### KUTIPAN TEKS:

######

Inilah kenapa setiap muslim diwajibkan menuntut ilmu, sebab dari akal akan melahirkan pandangan dan memunculkan suatu pemahaman yang dapat melahirkan tingkah laku ataupun sistem hidup seseorang. Tentulah sistem hidup ini dipengaruhi oleh pemahaman seseorang terhadap sesuatu yang diperoleh dari proses berpikir.
Setiap muslim tentu memiliki sudut pandang yang berbeda, dimana faktor yang memicu perbedaan ini terletak pada beberapa hal seperti; pendidikan yang diperolehnya, lingkungan, teman pergaulan, bahkan pada pola asuh orang terdekat, serta guru. Perbedaan ini pun dipicu juga oleh ilmu yang diperolehnya baik dalam akademik maupun non-akademik.
Oleh karena itu, referensi buku bacaan, teman diskusi, bahkan komunitas belajar pun menjadi faktor pemicu lahirnya sudut pandang tersebut yang masuk membentuk pemahaman. Sehingga hal-hal inilah yang dikelola oleh akal pada proses berpikir, dan bisa saja melahirkan suatu hukum yang mutlak bagi diri pribadi orang tersebut maupun kelompoknya.
Meski demikian, manusia memiliki fitrah yang lemah, terbatas, serba kurang, dan tingkat kapasitas ilmunya sangat sedikit. Manusia tidak bisa mengetahui sesuatu yang benar maupun salah. Dan suatu kewajaran bahwa hasil keputusan yang dibuat seseorang antar satu dan lainnya menimbulkan perbedaan, pertentangan, yang dapat menuju pada suatu kebinasaan.
Ketika seseorang melakukan sesuatu tanpa melihat pada petunjuk Allah, maka 100% salah. Begitu halnya jika ilmu yang kita dapati tanpa merujuk pada syariat Allah, maka ilmu tersebut tidaklah benar. Ini akan merusak suasana kehidupan yang akan menjadi rahmatan li’alamin.
Di masa Umat-umat terdahulu, banyak para pemuka agama-agama bani Israel, dengan kitab-kitab yang Allah turunkan kepada mereka, yang mereka pelajari justru membuat mereka menjadi orang yang dibenci Allah. Padahal mereka adalah orang yang berilmu.

######

### TUGAS YANG DIBERIKAN:
Tulis ulang kutipan teks dari "Inilah kenapa setiap" sampai dengan "akademik maupun non-akademik.", tetapi ganti kata "lingkungan" dengan "tempat tinggal". Catatan di bawah ini diambil dari sumber lain.

######

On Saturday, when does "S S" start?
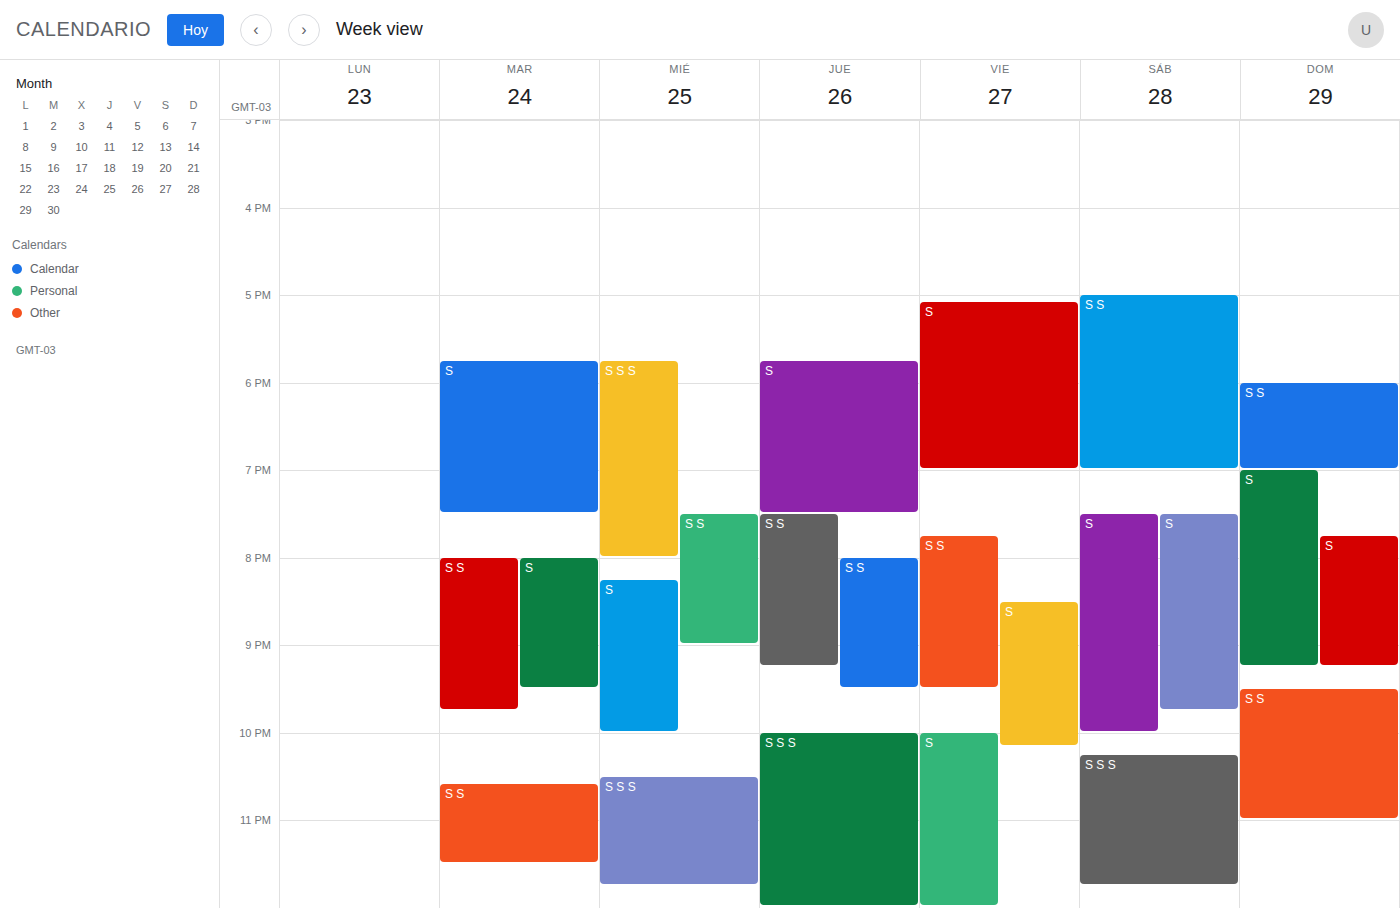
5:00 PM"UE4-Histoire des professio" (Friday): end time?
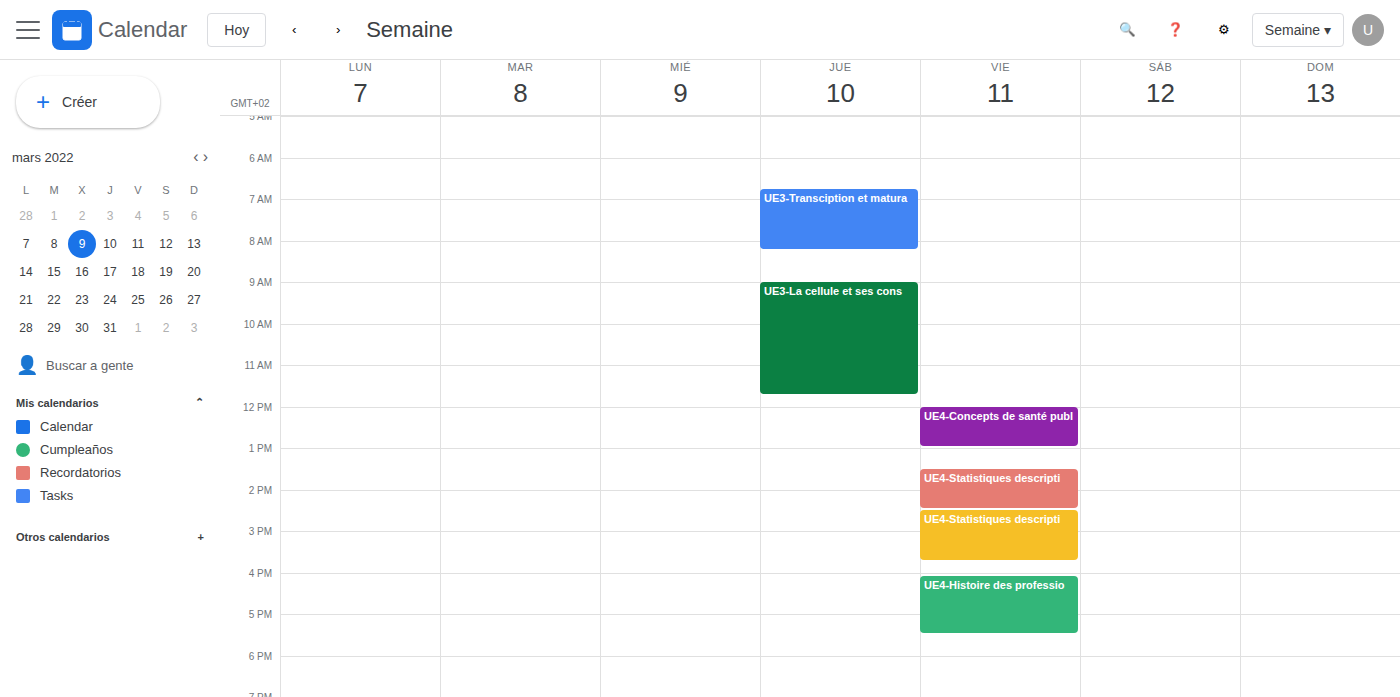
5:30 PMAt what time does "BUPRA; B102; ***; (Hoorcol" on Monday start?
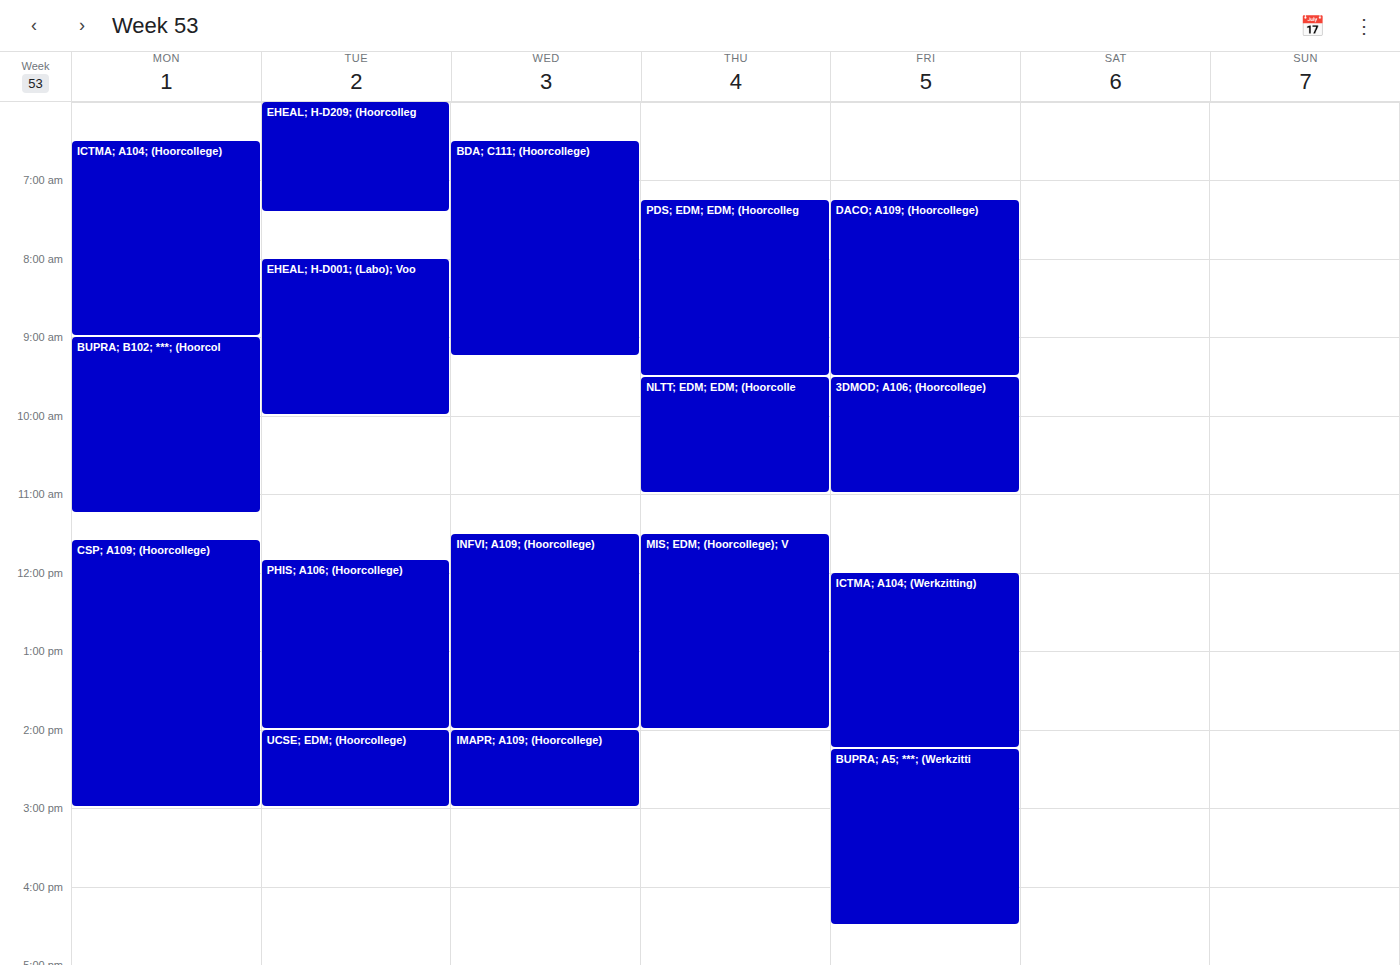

######

### HASIL:
Inilah kenapa setiap muslim diwajibkan menuntut ilmu, sebab dari akal akan melahirkan pandangan dan memunculkan suatu pemahaman yang dapat melahirkan tingkah laku ataupun sistem hidup seseorang. Tentulah sistem hidup ini dipengaruhi oleh pemahaman seseorang terhadap sesuatu yang diperoleh dari proses berpikir.
Setiap muslim tentu memiliki sudut pandang yang berbeda, dimana faktor yang memicu perbedaan ini terletak pada beberapa hal seperti; pendidikan yang diperolehnya, tempat tinggal, teman pergaulan, bahkan pada pola asuh orang terdekat, serta guru. Perbedaan ini pun dipicu juga oleh ilmu yang diperolehnya baik dalam akademik maupun non-akademik.